Watching Old People Work
The other day I was watching bunch of guys tear up some concrete in the courtyard of my office building. One guy was running a jackhammer, the sort that is attached to a bobcat. Others were cutting re-bar, while others moved the rubble around for no apparent reason. They were not screwing around or loafingThey were just ridiculously disorganized. It was an amusing show.
Watching it, I noticed that there was not a single immigrant on the crew. It was all white guys and one black guy. Construction has been down around here since the crash so maybe the Mexican trade guys moved on and what’s left is the old white guys who used to work in sales or something. I’m just guessing. Maybe the government cracked down on the illegals in the trades. Stop laughing.
The other thing was the age. Every one of the crew was over forty. One guy was in his sixties. He was busting his hump, outworking everyone else. The old guy was in great shape. He even smoked, which is pretty funny. I’m going to say the bulk of the crew was between 45 and 55. There was one guy that could have been under 40, but that’s it. Pretty old for manual labor.
Out of curiosity, I looked up the average age of construction workers and found this from the Bureau of Labor Statistics. There’s a lot of data there and it does not look like construction is an old business. Manufacturing is older. Government is really old with a median age pushing 50 for most sectors. Searching around for more granular data I found this story that claims the average age of welders is 55.
For some reason we have had a welder shortage for years now. I have a distant relative who is a career criminal and welder. He gets out of jail and goes back to welding, often being bailed out by his employer. Presumably he is very good at his trade and does not commit his crimes on the job, but it says a lot about the quality of people in that trade.
There’s not a lot of great data for the trades. Plumbers in Texas, for example, are 50 years old, on average. The median age of carpenters is supposedly 48 across the country. If you look closely at the BLS data, retail is the youngest sector and government is the oldest. Manufacturing is the next oldest and then you get into the trades. Young people seem to be in services, technology and retail.
When you start looking at the data, it is not hard to see why upper middle class whites favor open borders. They don’t work in the trades. Their kids will not even work summers in the trades. Heck, middle class kids no longer work. That’s for the poor people now. On the other hand, upper middle class people need their toilets fixed and their houses repaired.
At the same time, it is easy to see why the public is turning on immigration.

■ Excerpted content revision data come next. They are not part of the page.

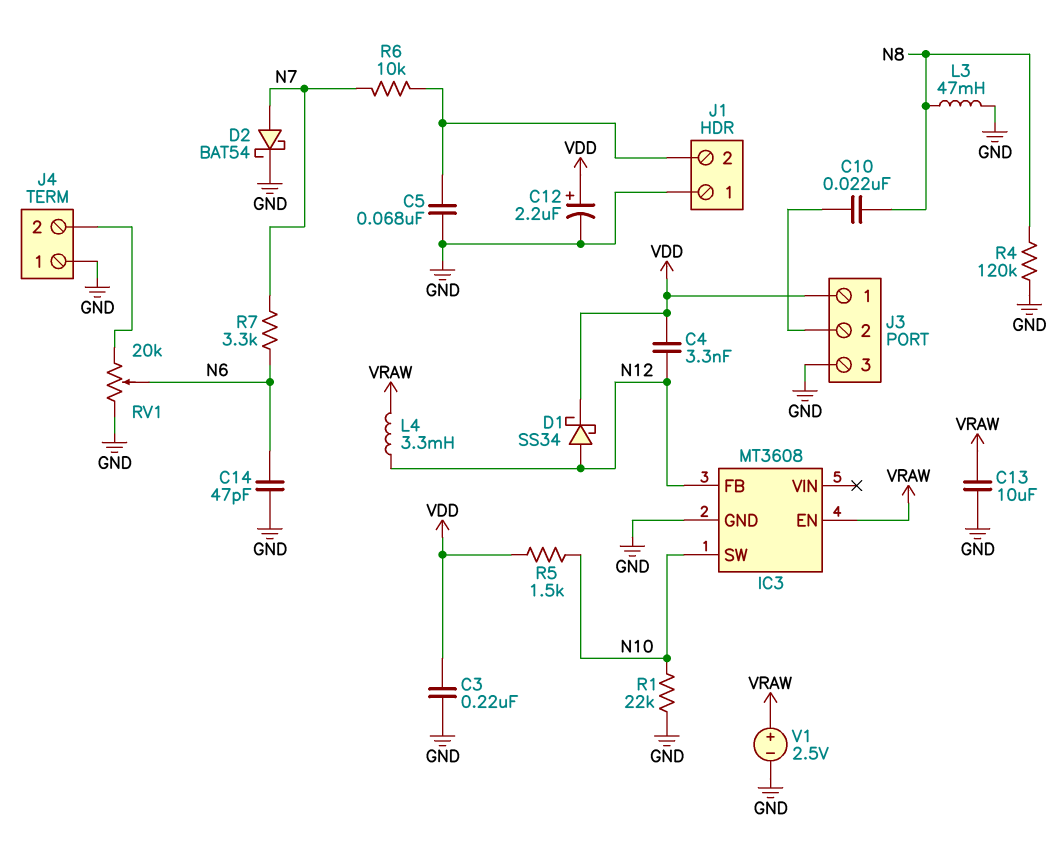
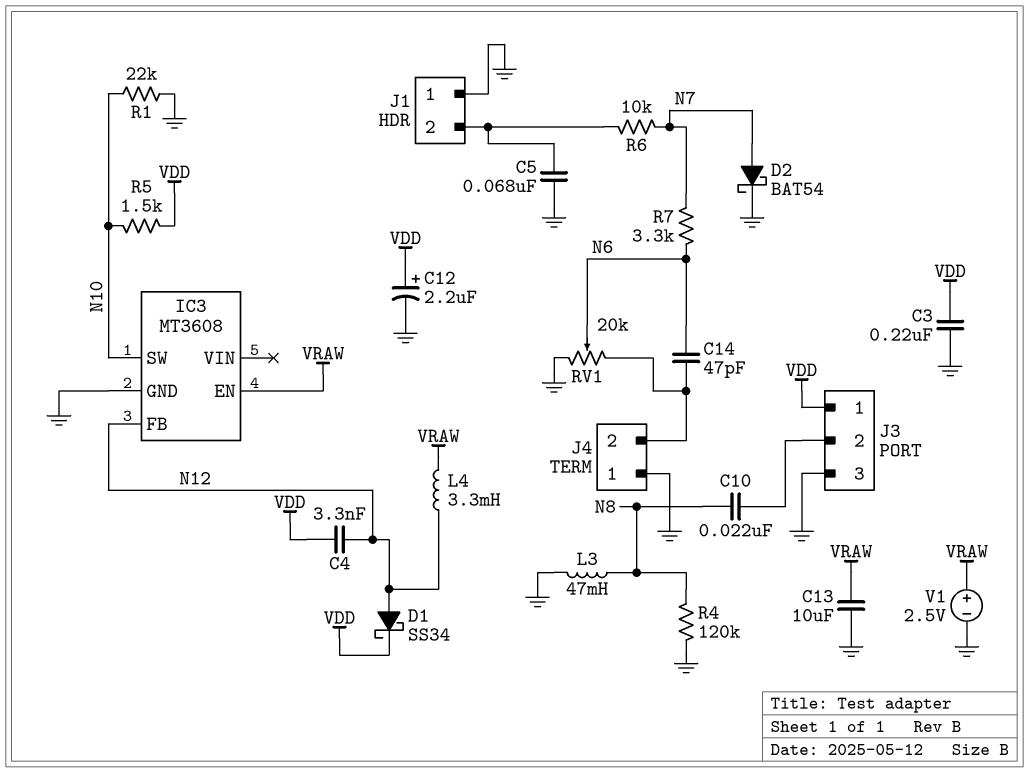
C14: 47pF (GND, N6) -> 47pF (J4/2, N6)

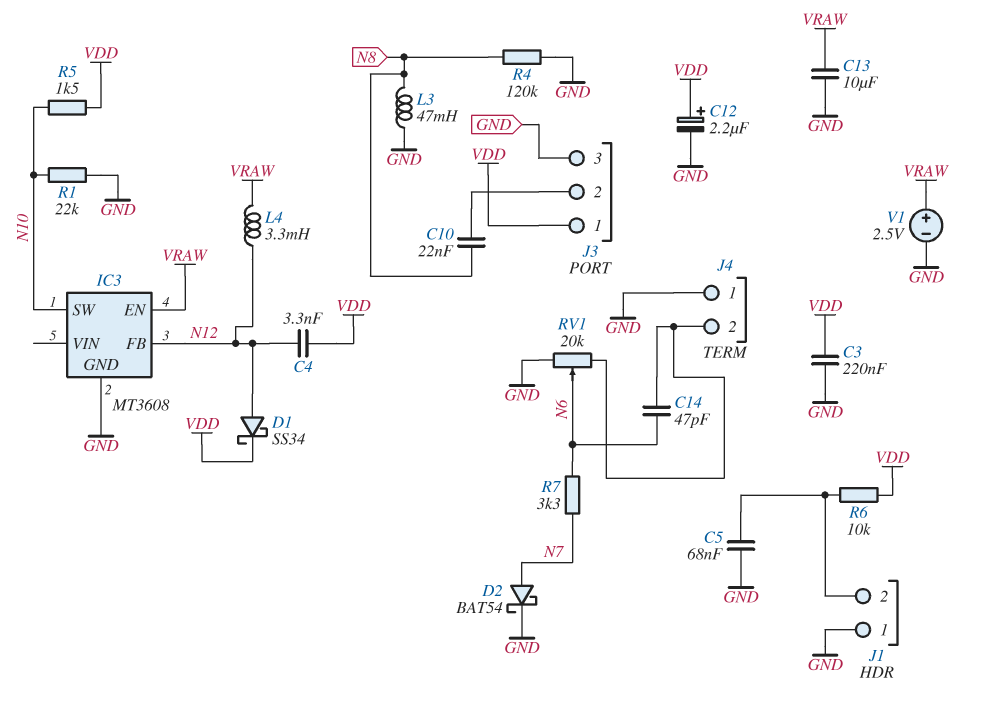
R6: 10k (J1/2, N7) -> 10k (J1/2, VDD)

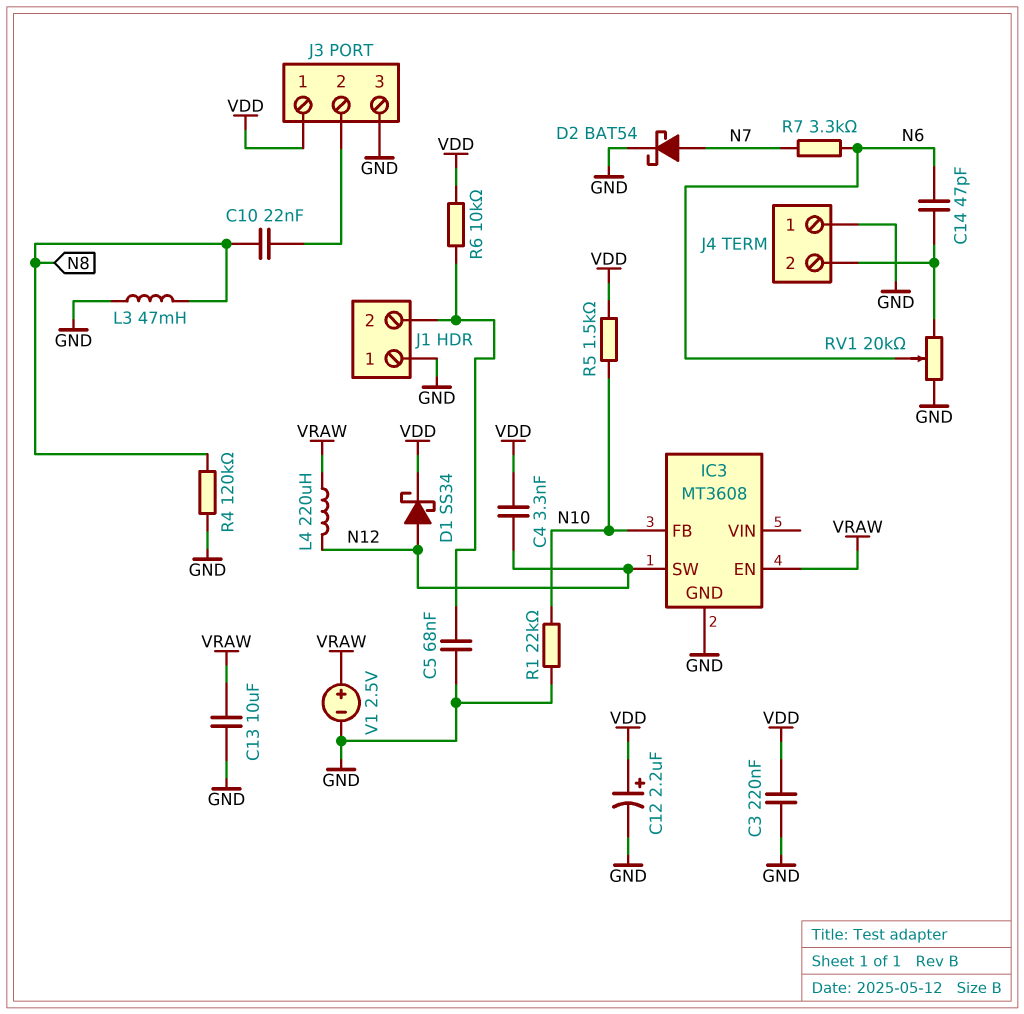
IC3 pin FB: N12 -> N10
IC3 pin SW: N10 -> N12
L4: 3.3mH (N12, VRAW) -> 220uH (N12, VRAW)

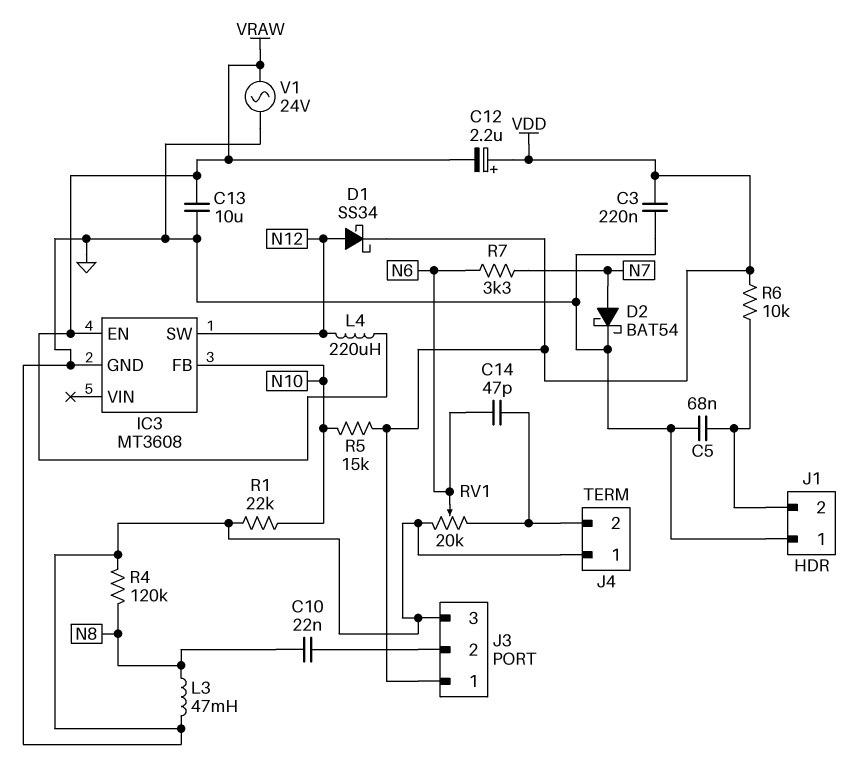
C4: 3.3nF (N12, VDD) -> none
C12: 2.2uF (plus VDD, minus GND) -> 2.2uF (plus VDD, minus VRAW)
R5: 1.5k (N10, VDD) -> 15k (N10, VDD)
V1: 2.5V (plus VRAW, minus GND) -> AC 24V (GND, VRAW)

Despite what the people on TV believe, America is not 30-something beautiful people living in swank urban enclaves. Most people are related to one of those guys busting up the sidewalks outside my office.
Still, demographics does not explain why the trades are getting gray. It is not easy to be a carpenter or a steamfitter. Welding is a lot more involved than working in a government office. To be a competent carpenter you need math skills, problem solving skills, in addition to physical skills. The young people with something on the ball are discouraged from going into the trades, while they are encouraged to head off to college. At some point, that has to change.